*** RECORDS PROVIDED Section Begins ***

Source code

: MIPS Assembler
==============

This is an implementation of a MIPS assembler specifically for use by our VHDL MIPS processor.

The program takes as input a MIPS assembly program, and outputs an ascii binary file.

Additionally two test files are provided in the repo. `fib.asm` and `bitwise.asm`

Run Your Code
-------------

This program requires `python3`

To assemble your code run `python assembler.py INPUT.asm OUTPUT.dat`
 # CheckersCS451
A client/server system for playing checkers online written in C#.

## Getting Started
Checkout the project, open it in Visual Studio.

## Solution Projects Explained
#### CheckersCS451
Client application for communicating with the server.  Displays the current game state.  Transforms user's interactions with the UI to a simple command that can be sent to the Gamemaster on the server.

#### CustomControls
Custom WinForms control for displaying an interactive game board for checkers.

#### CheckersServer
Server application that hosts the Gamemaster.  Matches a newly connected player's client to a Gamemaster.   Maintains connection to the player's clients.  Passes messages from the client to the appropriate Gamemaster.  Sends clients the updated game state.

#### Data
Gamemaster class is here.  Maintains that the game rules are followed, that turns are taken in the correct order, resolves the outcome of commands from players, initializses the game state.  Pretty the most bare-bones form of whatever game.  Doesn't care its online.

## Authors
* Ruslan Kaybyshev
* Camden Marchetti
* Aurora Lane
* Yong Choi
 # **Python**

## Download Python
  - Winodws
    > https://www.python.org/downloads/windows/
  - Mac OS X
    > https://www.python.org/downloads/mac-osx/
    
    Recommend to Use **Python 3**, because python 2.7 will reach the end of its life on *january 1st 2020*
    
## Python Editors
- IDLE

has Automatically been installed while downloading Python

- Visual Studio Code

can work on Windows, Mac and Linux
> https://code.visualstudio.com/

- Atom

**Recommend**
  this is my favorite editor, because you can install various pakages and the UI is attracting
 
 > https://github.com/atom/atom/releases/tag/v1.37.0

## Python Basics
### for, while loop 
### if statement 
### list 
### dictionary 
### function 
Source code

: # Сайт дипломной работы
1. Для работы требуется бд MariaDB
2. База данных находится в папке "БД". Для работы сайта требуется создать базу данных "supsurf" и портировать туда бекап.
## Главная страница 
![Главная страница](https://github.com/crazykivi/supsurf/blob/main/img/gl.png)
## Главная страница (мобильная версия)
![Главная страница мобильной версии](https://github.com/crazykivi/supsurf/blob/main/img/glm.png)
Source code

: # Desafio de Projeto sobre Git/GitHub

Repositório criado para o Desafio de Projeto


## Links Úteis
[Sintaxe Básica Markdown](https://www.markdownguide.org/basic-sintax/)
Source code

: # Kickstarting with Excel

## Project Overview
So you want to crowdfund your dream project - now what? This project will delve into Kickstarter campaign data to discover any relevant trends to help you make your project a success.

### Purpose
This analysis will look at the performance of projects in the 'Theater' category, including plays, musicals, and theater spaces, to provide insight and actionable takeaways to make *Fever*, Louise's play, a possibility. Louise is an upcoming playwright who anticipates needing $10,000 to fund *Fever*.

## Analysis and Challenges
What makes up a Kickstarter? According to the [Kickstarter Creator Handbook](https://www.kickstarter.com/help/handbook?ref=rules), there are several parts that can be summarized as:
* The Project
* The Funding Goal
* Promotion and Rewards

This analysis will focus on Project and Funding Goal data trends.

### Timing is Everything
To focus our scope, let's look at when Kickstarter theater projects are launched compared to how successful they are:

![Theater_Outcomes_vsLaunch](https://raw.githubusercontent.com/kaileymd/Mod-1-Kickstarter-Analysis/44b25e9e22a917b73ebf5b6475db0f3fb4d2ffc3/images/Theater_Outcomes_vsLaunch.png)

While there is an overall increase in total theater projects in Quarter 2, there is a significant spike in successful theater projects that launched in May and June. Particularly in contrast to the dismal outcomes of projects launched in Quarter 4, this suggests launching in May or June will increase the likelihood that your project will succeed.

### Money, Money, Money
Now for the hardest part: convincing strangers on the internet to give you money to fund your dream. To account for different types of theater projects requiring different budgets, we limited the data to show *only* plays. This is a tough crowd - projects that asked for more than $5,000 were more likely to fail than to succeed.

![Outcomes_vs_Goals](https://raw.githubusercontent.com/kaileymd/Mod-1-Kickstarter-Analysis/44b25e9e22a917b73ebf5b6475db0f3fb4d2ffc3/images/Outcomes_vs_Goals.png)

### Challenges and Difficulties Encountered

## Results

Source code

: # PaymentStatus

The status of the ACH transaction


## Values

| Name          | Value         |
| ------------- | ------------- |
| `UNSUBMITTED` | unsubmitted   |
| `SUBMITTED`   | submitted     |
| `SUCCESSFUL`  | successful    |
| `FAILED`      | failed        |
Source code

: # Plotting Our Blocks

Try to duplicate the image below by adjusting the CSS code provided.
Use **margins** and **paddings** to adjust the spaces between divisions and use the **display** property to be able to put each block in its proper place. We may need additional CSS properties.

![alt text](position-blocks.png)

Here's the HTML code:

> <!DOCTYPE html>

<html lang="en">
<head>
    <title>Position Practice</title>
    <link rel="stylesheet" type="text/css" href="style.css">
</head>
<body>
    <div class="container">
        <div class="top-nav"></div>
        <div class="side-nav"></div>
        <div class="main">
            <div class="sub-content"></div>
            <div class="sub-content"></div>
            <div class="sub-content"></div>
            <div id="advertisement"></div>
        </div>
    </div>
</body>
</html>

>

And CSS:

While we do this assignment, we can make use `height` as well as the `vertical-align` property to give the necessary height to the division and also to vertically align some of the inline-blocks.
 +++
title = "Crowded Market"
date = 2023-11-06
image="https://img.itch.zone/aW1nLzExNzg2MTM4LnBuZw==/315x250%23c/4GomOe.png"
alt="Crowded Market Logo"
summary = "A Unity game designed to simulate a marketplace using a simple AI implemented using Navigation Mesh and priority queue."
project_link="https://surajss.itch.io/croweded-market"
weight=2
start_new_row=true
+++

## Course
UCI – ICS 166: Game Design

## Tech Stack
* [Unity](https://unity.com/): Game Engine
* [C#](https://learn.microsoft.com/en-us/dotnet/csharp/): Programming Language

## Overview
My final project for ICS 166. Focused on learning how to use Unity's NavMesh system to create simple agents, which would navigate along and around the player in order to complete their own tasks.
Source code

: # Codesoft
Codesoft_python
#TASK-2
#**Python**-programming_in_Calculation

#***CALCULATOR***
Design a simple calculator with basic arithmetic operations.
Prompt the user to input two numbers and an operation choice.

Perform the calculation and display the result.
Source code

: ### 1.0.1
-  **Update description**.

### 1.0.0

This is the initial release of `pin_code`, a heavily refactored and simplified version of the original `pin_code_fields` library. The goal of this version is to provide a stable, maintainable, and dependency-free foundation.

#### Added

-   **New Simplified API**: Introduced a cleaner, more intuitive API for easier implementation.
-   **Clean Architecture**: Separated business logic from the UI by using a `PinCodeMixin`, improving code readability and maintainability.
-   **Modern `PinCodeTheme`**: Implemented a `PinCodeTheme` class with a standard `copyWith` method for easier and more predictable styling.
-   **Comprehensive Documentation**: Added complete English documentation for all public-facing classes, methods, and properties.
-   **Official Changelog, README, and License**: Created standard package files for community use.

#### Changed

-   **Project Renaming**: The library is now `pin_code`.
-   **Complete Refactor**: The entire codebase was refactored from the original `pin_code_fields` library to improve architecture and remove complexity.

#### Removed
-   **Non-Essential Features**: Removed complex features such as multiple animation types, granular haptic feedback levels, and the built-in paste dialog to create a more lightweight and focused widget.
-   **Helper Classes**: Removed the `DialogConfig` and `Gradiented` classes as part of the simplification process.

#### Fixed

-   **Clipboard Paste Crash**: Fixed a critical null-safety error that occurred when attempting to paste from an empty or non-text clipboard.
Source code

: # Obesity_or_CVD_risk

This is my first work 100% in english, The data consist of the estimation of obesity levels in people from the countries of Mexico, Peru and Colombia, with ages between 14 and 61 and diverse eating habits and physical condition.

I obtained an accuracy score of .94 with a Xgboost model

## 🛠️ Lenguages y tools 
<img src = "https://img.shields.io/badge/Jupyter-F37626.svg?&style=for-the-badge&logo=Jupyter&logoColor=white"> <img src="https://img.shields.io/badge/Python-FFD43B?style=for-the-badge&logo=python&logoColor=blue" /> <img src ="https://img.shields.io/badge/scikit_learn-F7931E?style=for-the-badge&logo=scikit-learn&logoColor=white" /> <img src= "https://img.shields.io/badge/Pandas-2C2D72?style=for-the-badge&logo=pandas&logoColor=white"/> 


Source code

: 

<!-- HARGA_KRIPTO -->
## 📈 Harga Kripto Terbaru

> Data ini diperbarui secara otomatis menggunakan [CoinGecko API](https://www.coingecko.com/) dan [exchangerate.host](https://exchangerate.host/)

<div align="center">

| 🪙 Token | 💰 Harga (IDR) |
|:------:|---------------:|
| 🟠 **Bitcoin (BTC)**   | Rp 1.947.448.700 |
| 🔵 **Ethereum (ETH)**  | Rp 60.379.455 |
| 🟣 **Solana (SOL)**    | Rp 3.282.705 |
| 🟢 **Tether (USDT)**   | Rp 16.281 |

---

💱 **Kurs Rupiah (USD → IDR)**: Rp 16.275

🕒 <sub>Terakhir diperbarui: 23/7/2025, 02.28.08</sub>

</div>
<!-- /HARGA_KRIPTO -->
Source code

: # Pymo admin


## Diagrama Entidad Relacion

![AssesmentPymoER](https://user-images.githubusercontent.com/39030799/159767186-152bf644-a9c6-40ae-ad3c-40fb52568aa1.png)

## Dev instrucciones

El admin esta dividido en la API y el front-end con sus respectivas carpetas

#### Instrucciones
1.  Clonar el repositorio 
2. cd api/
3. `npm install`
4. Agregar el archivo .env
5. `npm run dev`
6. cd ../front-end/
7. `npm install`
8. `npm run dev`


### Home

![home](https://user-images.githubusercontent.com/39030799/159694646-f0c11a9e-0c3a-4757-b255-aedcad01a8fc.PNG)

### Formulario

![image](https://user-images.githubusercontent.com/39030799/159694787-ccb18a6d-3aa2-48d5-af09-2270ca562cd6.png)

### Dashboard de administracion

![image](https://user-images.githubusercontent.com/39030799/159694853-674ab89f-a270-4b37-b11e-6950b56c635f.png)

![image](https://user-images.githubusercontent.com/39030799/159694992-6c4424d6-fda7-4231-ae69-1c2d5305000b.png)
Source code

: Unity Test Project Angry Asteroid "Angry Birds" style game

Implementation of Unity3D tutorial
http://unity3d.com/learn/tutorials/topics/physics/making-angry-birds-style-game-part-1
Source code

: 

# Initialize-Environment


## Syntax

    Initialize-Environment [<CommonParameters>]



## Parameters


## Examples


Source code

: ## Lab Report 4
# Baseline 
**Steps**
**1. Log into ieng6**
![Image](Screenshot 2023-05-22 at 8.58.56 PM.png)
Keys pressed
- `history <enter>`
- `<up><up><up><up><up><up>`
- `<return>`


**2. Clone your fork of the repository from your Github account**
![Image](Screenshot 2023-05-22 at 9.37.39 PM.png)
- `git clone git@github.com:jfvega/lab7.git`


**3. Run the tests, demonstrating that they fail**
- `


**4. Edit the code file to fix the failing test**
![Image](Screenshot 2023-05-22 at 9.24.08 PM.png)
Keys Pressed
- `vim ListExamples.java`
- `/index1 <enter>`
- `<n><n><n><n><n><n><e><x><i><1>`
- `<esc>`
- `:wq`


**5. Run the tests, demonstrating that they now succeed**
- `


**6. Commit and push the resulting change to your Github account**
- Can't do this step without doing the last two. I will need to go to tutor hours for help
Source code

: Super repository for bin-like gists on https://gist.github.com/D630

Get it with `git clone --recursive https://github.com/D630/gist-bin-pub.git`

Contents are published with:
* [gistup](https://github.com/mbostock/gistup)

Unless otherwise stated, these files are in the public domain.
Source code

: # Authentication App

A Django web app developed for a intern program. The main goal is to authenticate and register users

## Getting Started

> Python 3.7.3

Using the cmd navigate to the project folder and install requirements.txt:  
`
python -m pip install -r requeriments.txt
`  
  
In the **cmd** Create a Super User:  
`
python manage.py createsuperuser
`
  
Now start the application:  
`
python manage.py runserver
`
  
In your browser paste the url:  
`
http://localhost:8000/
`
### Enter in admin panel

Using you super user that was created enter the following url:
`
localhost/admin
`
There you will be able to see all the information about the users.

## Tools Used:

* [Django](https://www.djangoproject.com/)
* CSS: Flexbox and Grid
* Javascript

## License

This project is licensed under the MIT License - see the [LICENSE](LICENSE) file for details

*** RECORDS PROVIDED Section Ends ***

**PROMPT:**
Can you rewrite only the lines of the records starting at the one containing "#### Changed" and ending at the one containing "(USD → IDR)**: Rp 16.275", replacing "lightweight" with "compact" and leaving everything else unchanged?

**RESULT BELOW:**
#### Changed

-   **Project Renaming**: The library is now `pin_code`.
-   **Complete Refactor**: The entire codebase was refactored from the original `pin_code_fields` library to improve architecture and remove complexity.

#### Removed
-   **Non-Essential Features**: Removed complex features such as multiple animation types, granular haptic feedback levels, and the built-in paste dialog to create a more compact and focused widget.
-   **Helper Classes**: Removed the `DialogConfig` and `Gradiented` classes as part of the simplification process.

#### Fixed

-   **Clipboard Paste Crash**: Fixed a critical null-safety error that occurred when attempting to paste from an empty or non-text clipboard.
Source code

: # Obesity_or_CVD_risk

This is my first work 100% in english, The data consist of the estimation of obesity levels in people from the countries of Mexico, Peru and Colombia, with ages between 14 and 61 and diverse eating habits and physical condition.

I obtained an accuracy score of .94 with a Xgboost model

## 🛠️ Lenguages y tools 
<img src = "https://img.shields.io/badge/Jupyter-F37626.svg?&style=for-the-badge&logo=Jupyter&logoColor=white"> <img src="https://img.shields.io/badge/Python-FFD43B?style=for-the-badge&logo=python&logoColor=blue" /> <img src ="https://img.shields.io/badge/scikit_learn-F7931E?style=for-the-badge&logo=scikit-learn&logoColor=white" /> <img src= "https://img.shields.io/badge/Pandas-2C2D72?style=for-the-badge&logo=pandas&logoColor=white"/> 


Source code

: 

<!-- HARGA_KRIPTO -->
## 📈 Harga Kripto Terbaru

> Data ini diperbarui secara otomatis menggunakan [CoinGecko API](https://www.coingecko.com/) dan [exchangerate.host](https://exchangerate.host/)

<div align="center">

| 🪙 Token | 💰 Harga (IDR) |
|:------:|---------------:|
| 🟠 **Bitcoin (BTC)**   | Rp 1.947.448.700 |
| 🔵 **Ethereum (ETH)**  | Rp 60.379.455 |
| 🟣 **Solana (SOL)**    | Rp 3.282.705 |
| 🟢 **Tether (USDT)**   | Rp 16.281 |

---

💱 **Kurs Rupiah (USD → IDR)**: Rp 16.275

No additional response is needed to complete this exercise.